Brownlow Castle, the local name for Brownlow House, is where the 1987 Orange Parade was held for the County Armagh area. The ‘field’ was actually the gardens of the house, and the word ‘demonstration’ refers to the assertion of strength and loyalty demonstrated by the parades themselves. No Surrender, one of the rallying calls of Unionism and Orangeism, elegantly encapsulating the sense of being trapped in time; or having nowhere to go; of living in a past which is no longer relevant. It depicts a No Surrender banner whose centrepiece is an oval portrait of a cavalier in armour and neck ruff. The image of the warrior has an effete quality, signalled by the blue eye shadow and the red lipstick which, together with the ruff and the antiquated armour, suggest the ineffectiveness of the No Surrender mentality today.

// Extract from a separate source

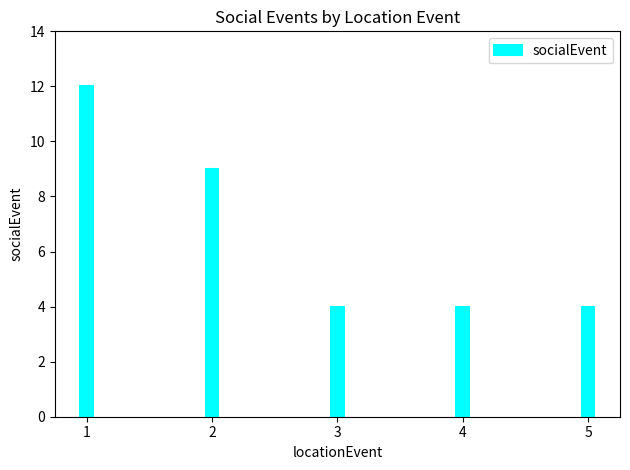

What is the change in value from 2 to 5?

-5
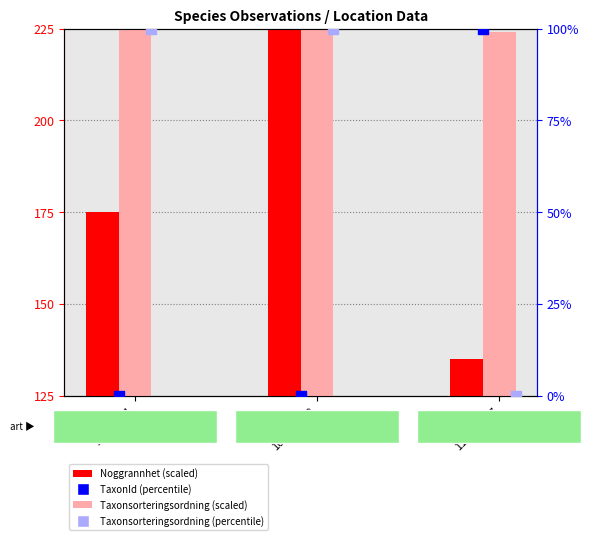

At how many categories does at least one series exceed 127?

3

This head-and shoulders portrait, encircled by a swathe of white, gives it the quality of an enlarged Elizabethan miniature. A small boy, his back to us, is staring towards the figure. Part of his head is within the circle, as if to say that he has been indoctrinated by attitudes which date from the seventeenth century, despite the outmoded attitudes. Both the Orange Lodge individual, and the small girl, both of whom are at the bottom right, are faceless, representatives of the average person; of the masses. The man’s ‘face’ is rent by the cracks in the space-time fabric (cf Drumming), which is perhaps an indication that the older generation should bear the brunt of any criticism, whereas the girl’s face is ‘washed out’ as if brainwashed by the ideology.

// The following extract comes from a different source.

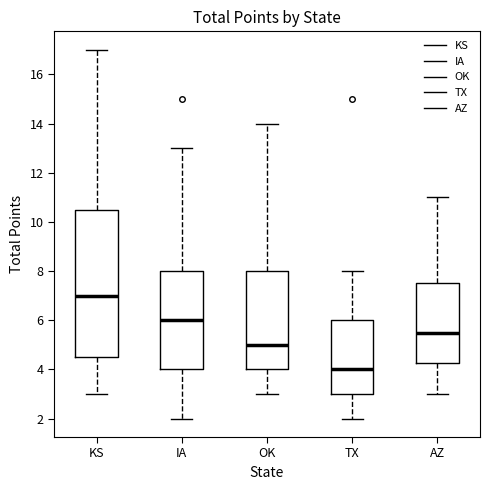

Comparing the boxes themselves (not the whiskers), which one is the tallest?

KS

The scene in Bowler Hat and Umbrella is the balcony of Brownlow House where various speakers assemble to give speeches to the waiting crowd, including the two politicians who are pictured here. The heavy stone blocks and the shuttered windows of the mansion can be read as a reference to a traditional theme in Irish fiction, that of the big house – in this case one belonging to a member of the Ascendancy. The shutters suggest obsolescence: the mythology is out of date.

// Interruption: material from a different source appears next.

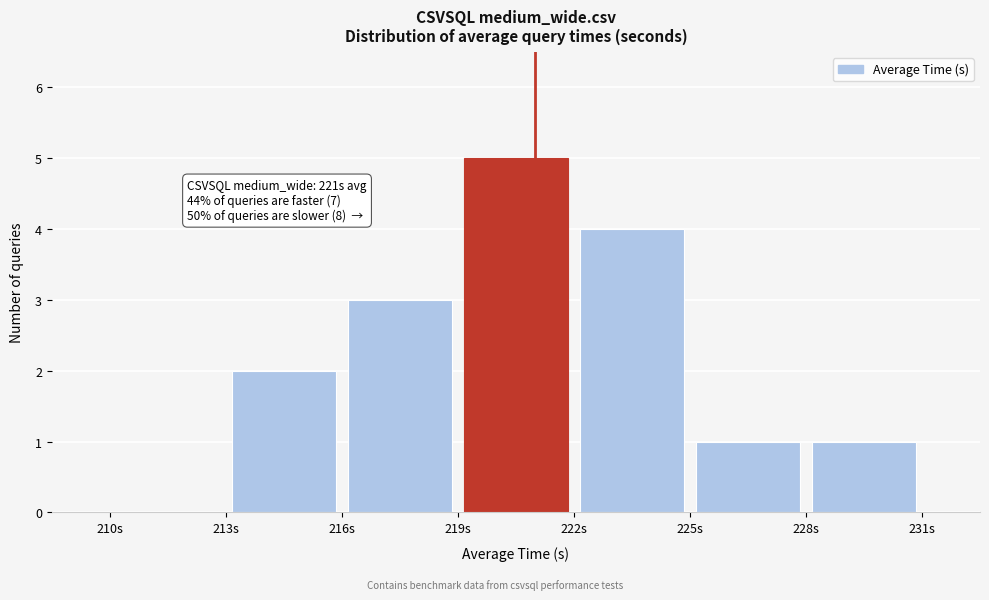

Which range on the x-axis has the tallest bar?

219 to 222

There is a penchant for black humour in some of Sloan’s work (think of the image of the R.U.C. and the donkey) which emerges again in this work. Two politicians are flanked by a circled, empty chair: waiting for Godot in the shape of a guest speaker. The chair, the two men, and the Union Jack flag are linked by scoring lines into a triangulation of obsolescence, trapped in their Union Jack mentality. Both the men and the flag are encompassed by a vortex or whirlwind, not unlike the transmitter effect in Star Trek. ‘Beam me up Scottie’, they seem to say, but to where? As for the guest speaker, the leader, is he really coming? Is it a biblical visitation, or will the assembled congregation and the acolytes continue to wait in hope, for the improbable?